Lower Costs – From lower carrying costs to more efficient inventory management costs, having a VMI partner allows businesses to reduce various supply chain expenses. The vendor managed inventory model also saves businesses money by placing bulk orders which usually secures better discounts.

Improved Data Insights – Along with improving your forecasting ability, partnering with a VMI provider means better data and technology sharing between both parties. This translates into improved data insights which, in return, fosters continuous improvement.

Are there risks involved in the vendor managed inventory process?

Unreliable Supplier – Like most business partnerships, an unreliable partner could spell disaster for your operations. This may sound harsh but you’d be surprised at the number of unreliable suppliers out there. While it takes time to build a trusting relationship, there are some questions you could ask your potential vendor to make sure that you are choosing the right partner:

  • Have you ever partnered with similar businesses?
  • What are your technological capabilities?
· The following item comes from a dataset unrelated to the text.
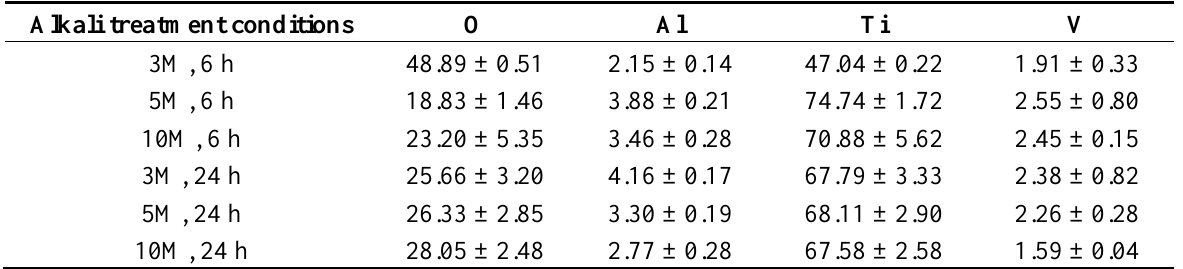
Table 2. EDS elemental analysis (wt. %) of AlAcH treated samples for various alkali concentrations and immersion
Will it integrate seamlessly with our processes?
  • Will you be able to come up with a strategic inventory management plan?
  • What type of communication channels do you prefer?
  • Will you be able to personalize and scale our processes in case we grow and expand?
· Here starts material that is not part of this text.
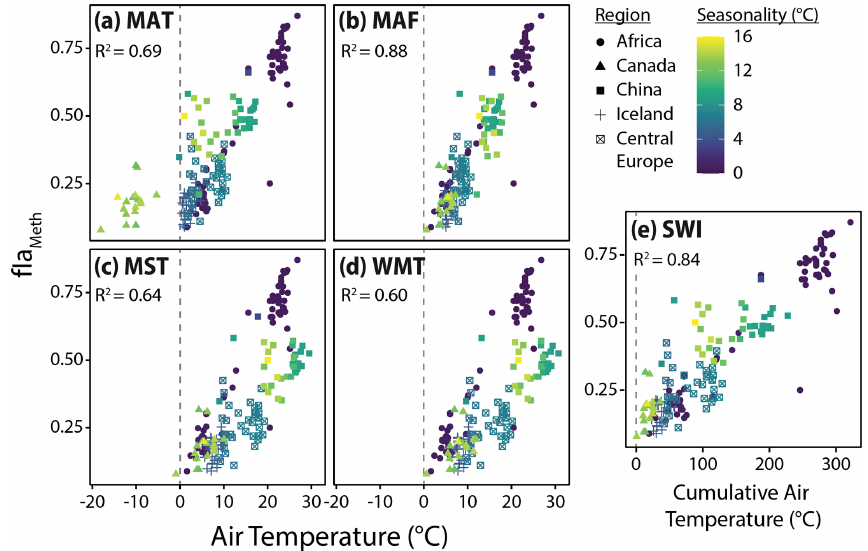
Figure 6. Relationships between fIa Meth and the five air temperature variables tested in this study, (a) mean annual temperature (MAT), (b) months above freezing (MAF), (c) mean summer temperature (MST), (d) warmest month temperature (WMT), and (e) summer warmth index (SWI). Colors indicate air temperature seasonality (standard deviation of mean monthly temperatures). Dashed lines indicate mean or cumulative temperatures of 0 ◦ C for reference. R 2 values for the relationship between fIa Meth and each temperature variable are provided in each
Data Exposure – One significant disadvantage, when working with a third-party provider, is an increased vulnerability from data exposure. And when it comes to working with a VMI, it’s no different. As mentioned above, a VMI partnership only works when both parties establish data-sharing processes that would shed light on gaps in the supply chain processes. However, it also poses security concerns wherein data may be shared with other parties without the business’s consent. While definitely rare, it’s still something to keep in mind before partnering with a vendor managed inventory provider.

Slow Market Response – Changes in customer preferences and the overall market are, at times, impossible to predict. When the market experiences sudden changes, it could be difficult to secure the inventory you need especially if your VMI partner cannot meet your requests due to other contractual obligations.

Are vendor managed inventory and consignment stock the same?

While both concepts sound similar, vendor managed inventory and consignment are two different business principles. The biggest difference between the two is that consignment is a business arrangement that enables a consignee to sell a consignor’s goods. The consignor maintains ownership of the products and is paid by the consignee when inventory is sold. On the other hand, vendor managed inventory is a strategy that shifts the inventory management responsibility from the business to the vendor.

Are there alternatives to VMI?

By now, you may have an idea about what vendor managed inventory really is and the benefits that it can bring to your company. However, if you think a VMI partnership is not right for your business, there are other ways to properly secure and manage your inventory depending on your needs. Take consignment inventory for example. Consignment inventory is a cost-effective way for businesses to maintain stock levels at their stores without the need to pay for the products upfront. It’s a great way to keep your business running while ensuring a predictable cash flow.

If you’re looking for an alternative to vendor inventory financing, check out Kickfurther. Kickfurther is a unique type of inventory consignment platform that helps businesses fund their inventory needs through the help of supporters and fans. Inventory is often offered as a consignment opportunity or Co-Op wherein individual backers can participate in crowdfunding campaigns and, when inventory is sold, businesses pay their investors instead of the bank.

Wrapping Up

As a business, it’s important to regard vendor managed inventory partnerships as a highly collaborative business relationship. When choosing a VMI partner, make sure that they have the necessary industry know-how and the technological capability to be able to cater to your business’s unique needs. In addition, find a vendor that will help you tackle supply chain challenges as well as present opportunities that will help your business thrive and succeed.